Named joint coordinates
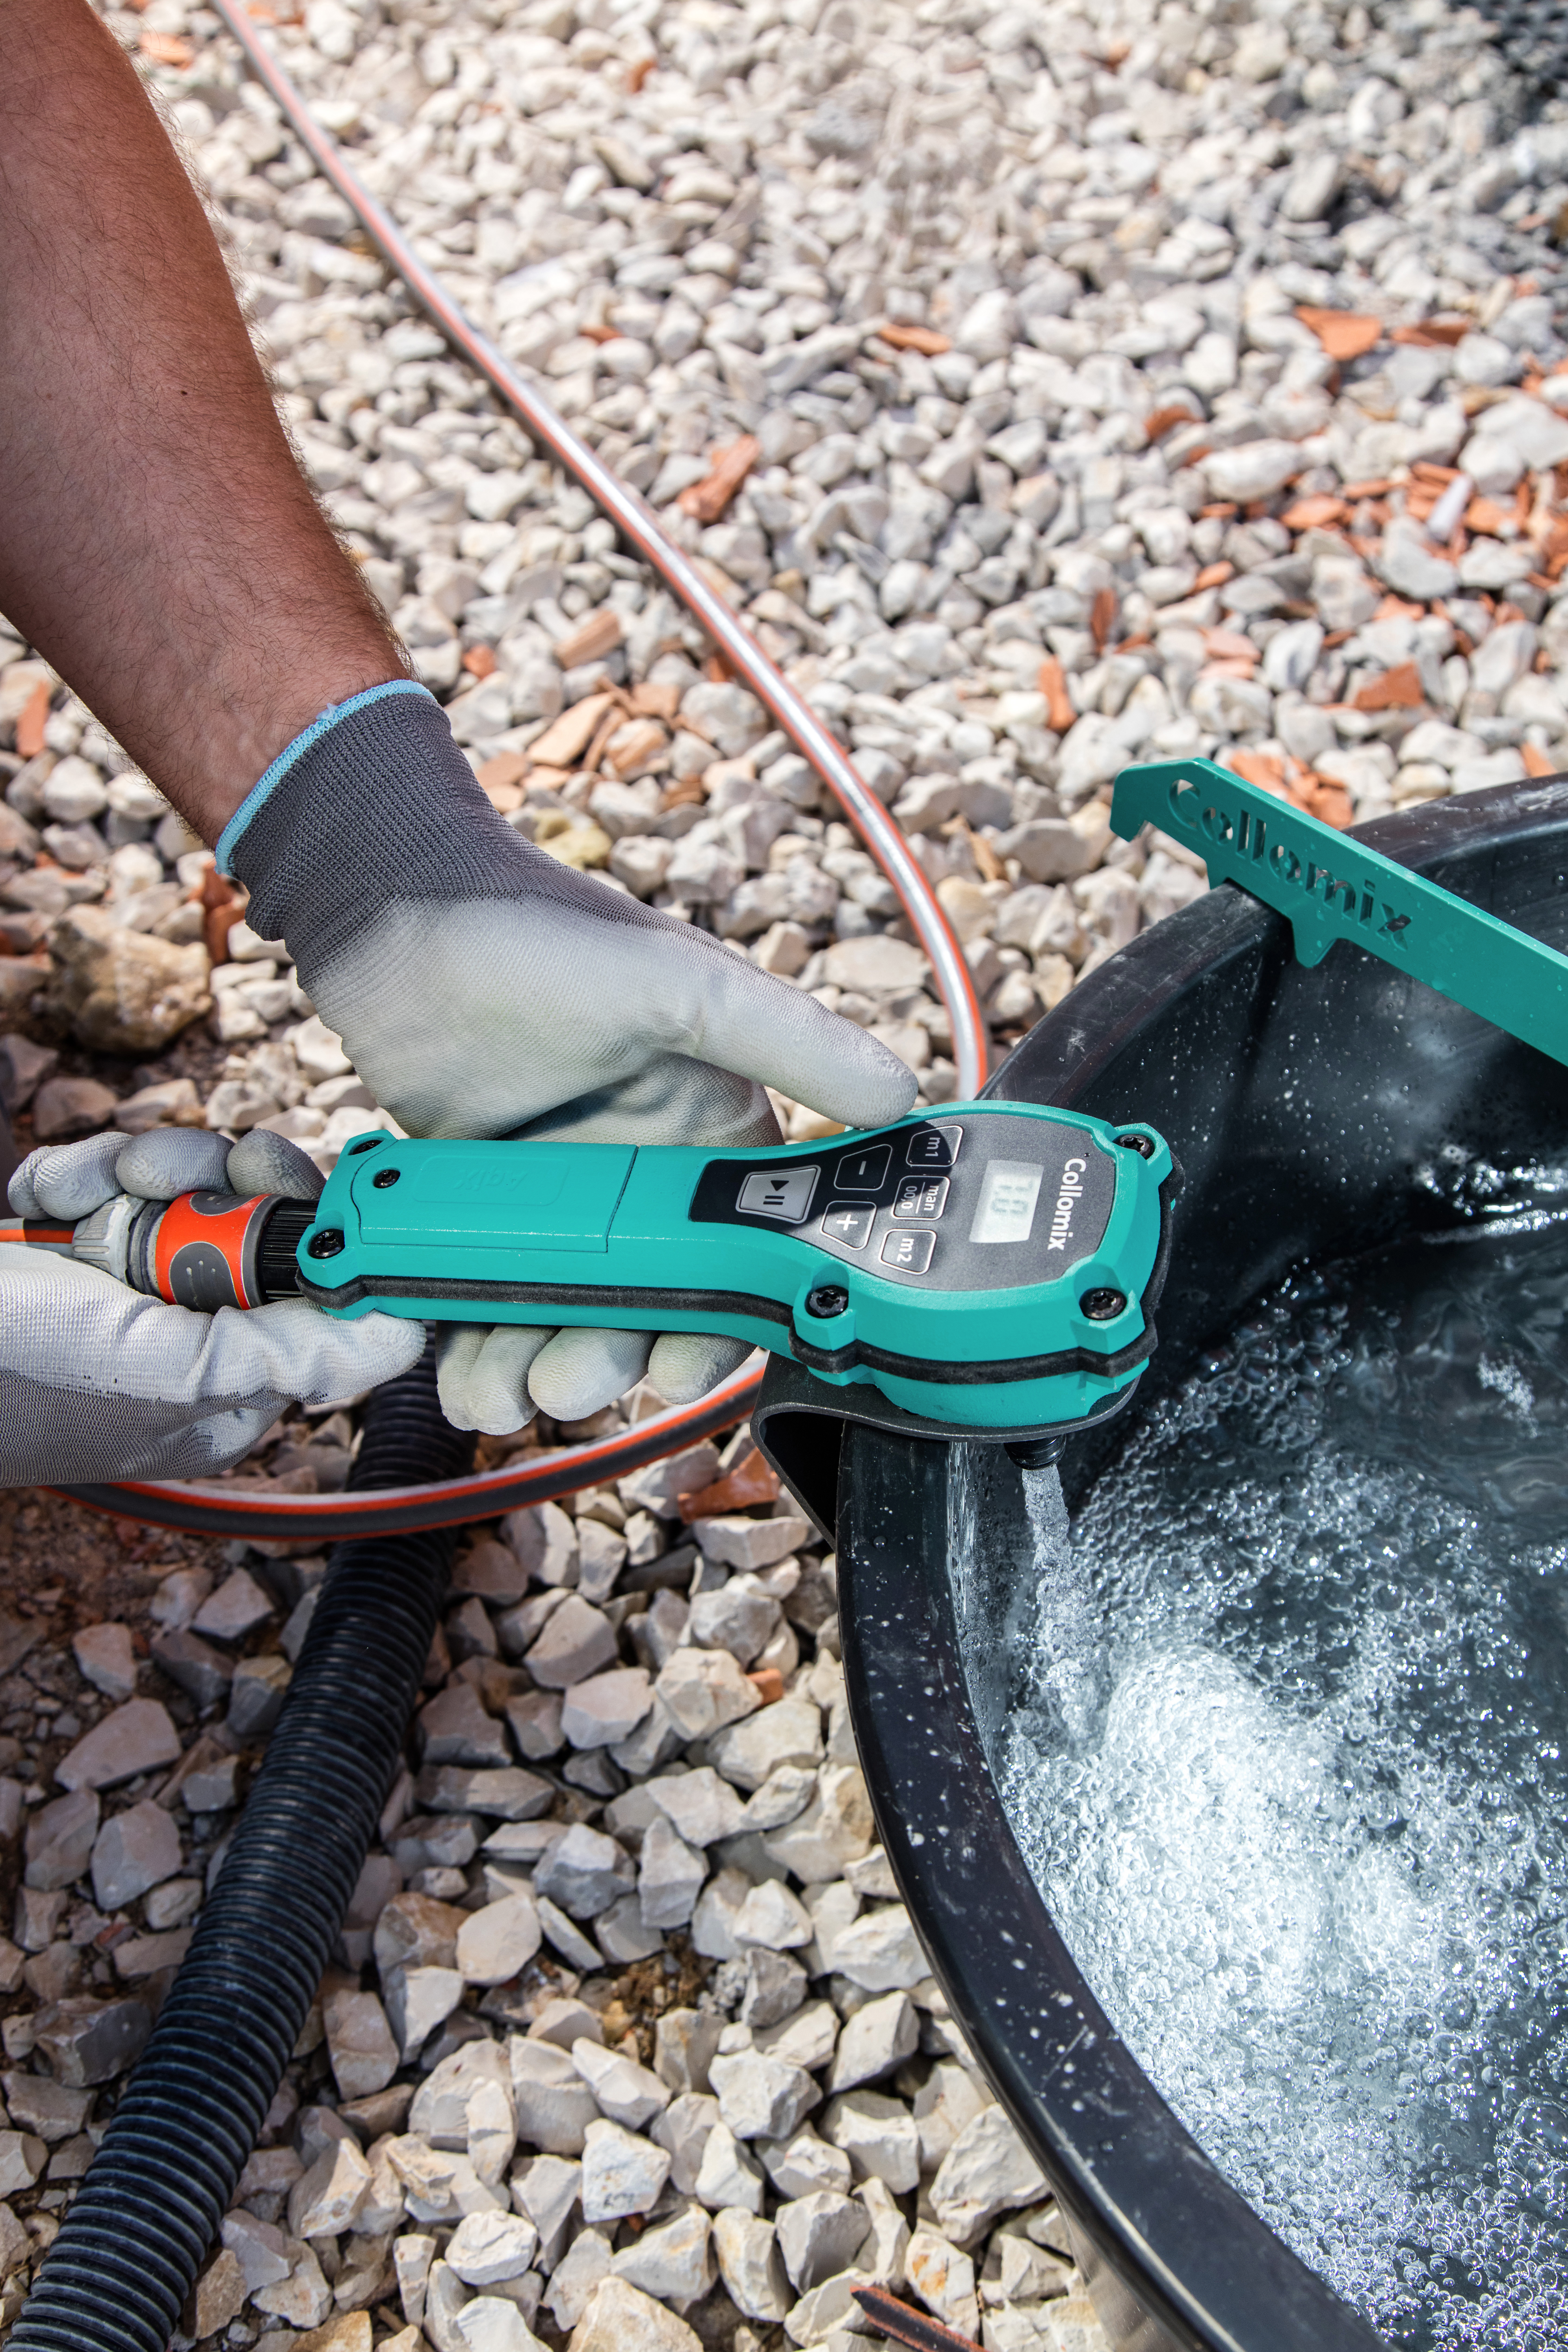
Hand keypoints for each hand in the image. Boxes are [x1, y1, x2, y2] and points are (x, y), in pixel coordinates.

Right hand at [3, 1126, 424, 1485]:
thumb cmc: (18, 1373)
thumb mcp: (170, 1372)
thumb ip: (290, 1356)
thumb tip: (404, 1338)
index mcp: (234, 1381)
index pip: (319, 1283)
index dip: (304, 1214)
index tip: (262, 1174)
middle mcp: (195, 1330)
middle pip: (256, 1214)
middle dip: (201, 1179)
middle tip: (152, 1180)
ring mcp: (136, 1283)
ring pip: (184, 1182)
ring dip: (127, 1172)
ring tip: (78, 1198)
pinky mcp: (84, 1241)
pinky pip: (113, 1177)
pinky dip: (71, 1178)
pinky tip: (41, 1203)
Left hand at [223, 684, 917, 1433]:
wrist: (393, 916)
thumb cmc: (541, 931)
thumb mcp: (682, 981)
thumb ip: (790, 1042)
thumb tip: (900, 1094)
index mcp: (710, 1136)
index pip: (741, 1258)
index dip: (720, 1328)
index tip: (674, 1371)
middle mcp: (643, 1180)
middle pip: (645, 1309)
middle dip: (608, 1359)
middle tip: (564, 1382)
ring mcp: (560, 1202)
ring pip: (562, 1316)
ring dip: (531, 1366)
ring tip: (492, 1389)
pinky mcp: (481, 1212)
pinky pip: (488, 1298)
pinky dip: (470, 1342)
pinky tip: (448, 1368)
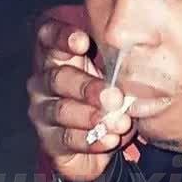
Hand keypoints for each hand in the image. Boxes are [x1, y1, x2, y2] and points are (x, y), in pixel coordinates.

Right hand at [27, 20, 136, 181]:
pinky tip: (109, 139)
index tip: (83, 42)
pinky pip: (66, 139)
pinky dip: (91, 140)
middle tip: (115, 97)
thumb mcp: (116, 80)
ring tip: (118, 123)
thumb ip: (119, 68)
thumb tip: (139, 64)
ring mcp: (42, 111)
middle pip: (58, 78)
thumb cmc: (109, 101)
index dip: (62, 38)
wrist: (101, 143)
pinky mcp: (48, 140)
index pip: (49, 38)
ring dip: (92, 117)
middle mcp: (45, 80)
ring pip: (61, 110)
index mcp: (58, 57)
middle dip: (88, 88)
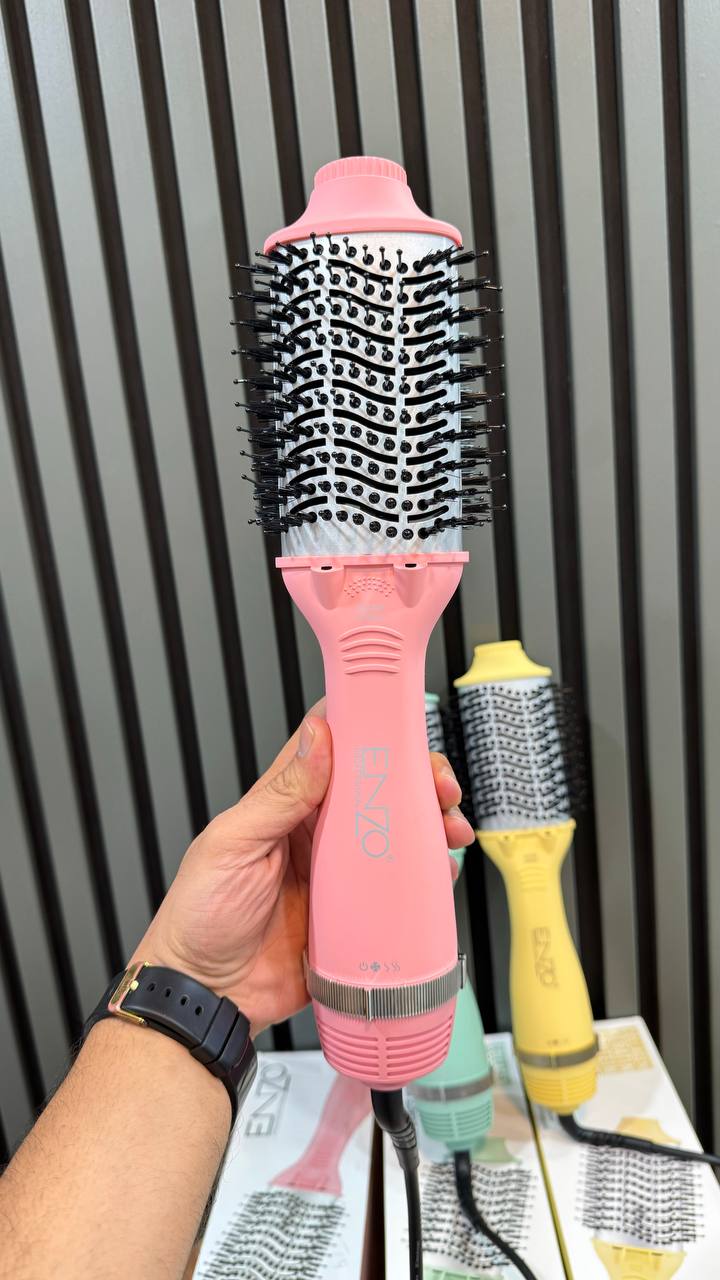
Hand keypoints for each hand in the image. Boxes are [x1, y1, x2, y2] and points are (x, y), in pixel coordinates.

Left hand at [132, 702, 473, 1032]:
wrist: (207, 997)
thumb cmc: (200, 916)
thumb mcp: (234, 844)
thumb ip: (279, 794)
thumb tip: (318, 738)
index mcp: (286, 803)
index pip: (334, 750)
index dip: (370, 731)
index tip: (401, 726)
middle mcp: (319, 833)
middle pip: (379, 790)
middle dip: (417, 780)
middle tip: (439, 786)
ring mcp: (342, 874)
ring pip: (397, 835)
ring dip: (430, 824)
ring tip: (450, 828)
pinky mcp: (358, 914)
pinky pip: (400, 890)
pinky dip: (427, 878)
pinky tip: (441, 874)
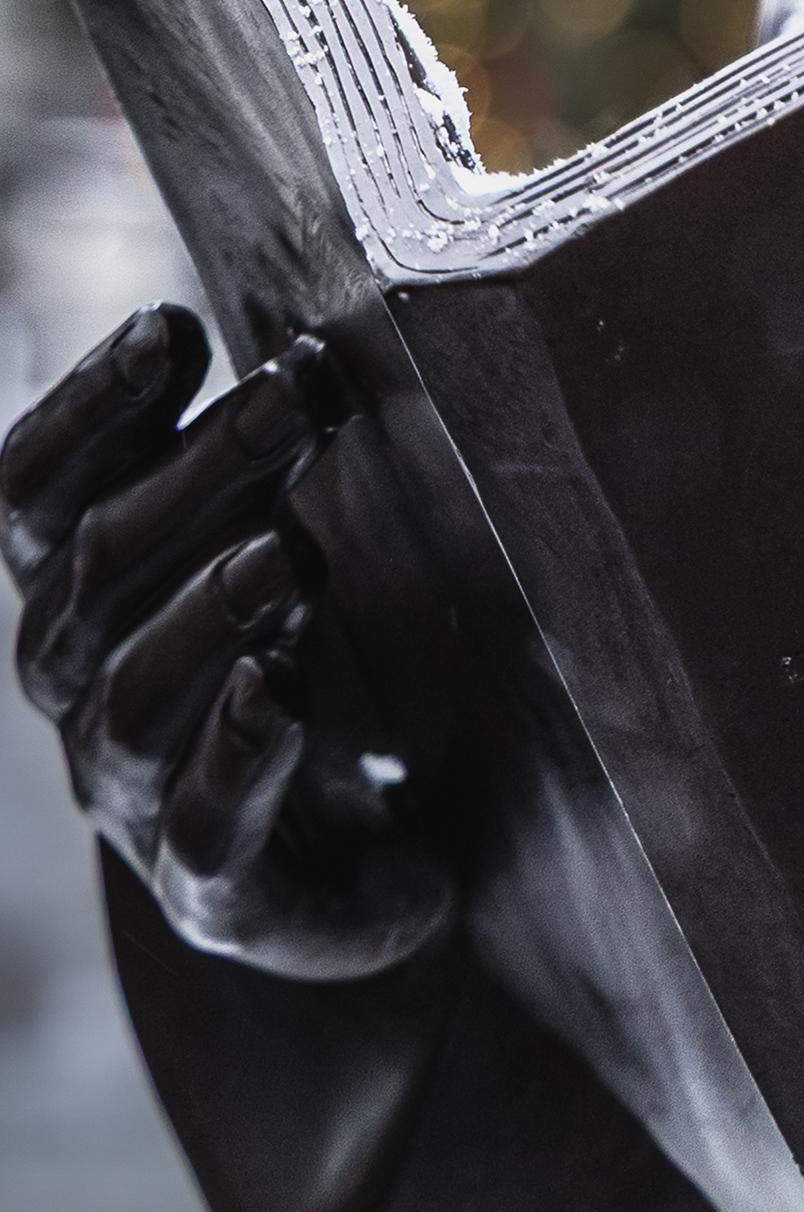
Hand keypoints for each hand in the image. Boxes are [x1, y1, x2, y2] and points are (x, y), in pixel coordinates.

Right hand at [4, 304, 456, 978]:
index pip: (33, 490)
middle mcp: (79, 682)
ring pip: (137, 693)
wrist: (363, 856)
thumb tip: (297, 336)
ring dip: (209, 611)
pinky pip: (203, 820)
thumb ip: (255, 451)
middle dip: (195, 473)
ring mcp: (135, 789)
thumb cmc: (302, 655)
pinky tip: (280, 692)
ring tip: (287, 554)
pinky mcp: (214, 882)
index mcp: (73, 585)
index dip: (88, 409)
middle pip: (100, 568)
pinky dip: (237, 749)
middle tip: (294, 396)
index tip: (169, 329)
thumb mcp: (268, 534)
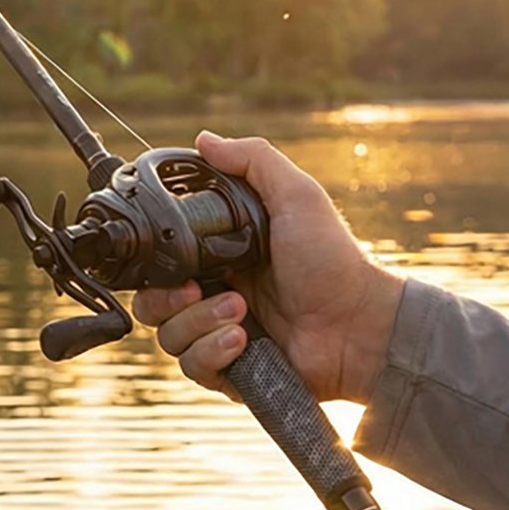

EXERCISE BRIEF:
All of the records need to be restated word for word, but not the pictures.

SOLVED PROBLEM:
Hand keypoints for each hand in the image. Boxes are [x1, y1, x2, y2] and points are (x, y), in pixel coordinates.

Right hand at [3, 1126, 424, 1485]:
thumb cmc: (18, 1373)
thumb mcp: (170, 1372)
thumb ip: (290, 1356)
thumb tip: (404, 1338)
index mcp: (234, 1381)
index pip: (319, 1283)
index dip: (304, 1214)
index tip: (262, 1174)
middle mcp: (195, 1330)
middle pip: (256, 1214)
middle dip: (201, 1179)
middle tip: (152, 1180)
ring mcp: (136, 1283)
ring pip: (184, 1182)
ring dip: (127, 1172)
ring tip: (78, 1198)
pinky mcp: (84, 1241)
pinky pip: (113, 1177)
pinky dip: (71, 1178)
pinky tip: (41, 1203)
Left hand at [223, 684, 917, 1433]:
wrist: (393, 916)
thumb cmc: (541, 931)
thumb mcp: (682, 981)
thumb ip: (790, 1042)
thumb tip: (900, 1094)
index mcp: (710, 1136)
index pip: (741, 1258)
index dip: (720, 1328)
index tip: (674, 1371)
middle mcp: (643, 1180)
middle pip: (645, 1309)
middle dip: (608, 1359)
middle tip: (564, 1382)
ring mcp: (560, 1202)
ring pip: (562, 1316)
ring dip: (531, 1366)
ring tip: (492, 1389)
pinky mcp: (481, 1212)
pinky pip: (488, 1298)
pinky dip: (470, 1342)
pinky tip: (448, 1368)
Hand keypoints for each hand in the image. Boxes are [x1, y1, x2, y2] and points are (x, y), in pixel coordinates.

Right hand at [27, 20, 136, 181]:
pinky tip: (109, 139)
index tip: (83, 42)
pinky pip: (66, 139)
pinky dip: (91, 140)
middle tip: (115, 97)
thumb mcp: (116, 80)
ring tip: (118, 123)
thumb ip: (119, 68)
thumb tip: (139, 64)
ring mcp: (42, 111)
middle pip: (58, 78)
thumb cmc: (109, 101)
index dip: (62, 38)
wrist: (101, 143)
pinky mcp: (48, 140)
index pip: (49, 38)
ring dip: (92, 117)
middle mcp: (45, 80)
ring pip: (61, 110)
index mcp: (58, 57)
middle dip: (88, 88)
Hand keypoints for each hand in the image. Boxes are [x1, y1, x2, y2] and points are (x, y), in pixel coordinates.

Left hand at [132, 702, 473, 1032]:
wrist: (207, 997)
thumb cmc: (200, 916)
thumb mcp: (234, 844)
thumb ip: (279, 794)
thumb tip: (318, 738)
index mcp: (286, 803)
index pip: (334, 750)
index dip: (370, 731)
index tip: (401, 726)
middle mcp: (319, 833)
middle pip: (379, 790)
middle dip: (417, 780)
middle tip: (439, 786)
ring mcp: (342, 874)
ring pip: (397, 835)
ring dip: (430, 824)
ring tip: (450, 828)
pinky mcp: (358, 914)
pinky pip: (400, 890)
pinky dip: (427, 878)
pinky tip: (441, 874)
Hand keypoints for each hand in the image. Boxes are [x1, y1, x2, y2] and points are (x, y), in pixel coordinates.

Right hand at [4, 304, 456, 978]:
index pip: (33, 490)
middle mcp: (79, 682)
ring pip: (137, 693)
wrist: (363, 856)
thumb tip: (297, 336)
ring dip: (209, 611)
pinky pip: (203, 820)
thumb ip: (255, 451)
middle dip: (195, 473)
ring mcp: (135, 789)
thumb cmc: (302, 655)
pinky tip: (280, 692)
ring tip: (287, 554)
pinky mcp: (214, 882)
index mcp: (73, 585)
index dip: (88, 409)
middle pip: (100, 568)
pinky dip: (237, 749)
middle tip: (294, 396)
index tip: (169, 329)
thumb mcp: (268, 534)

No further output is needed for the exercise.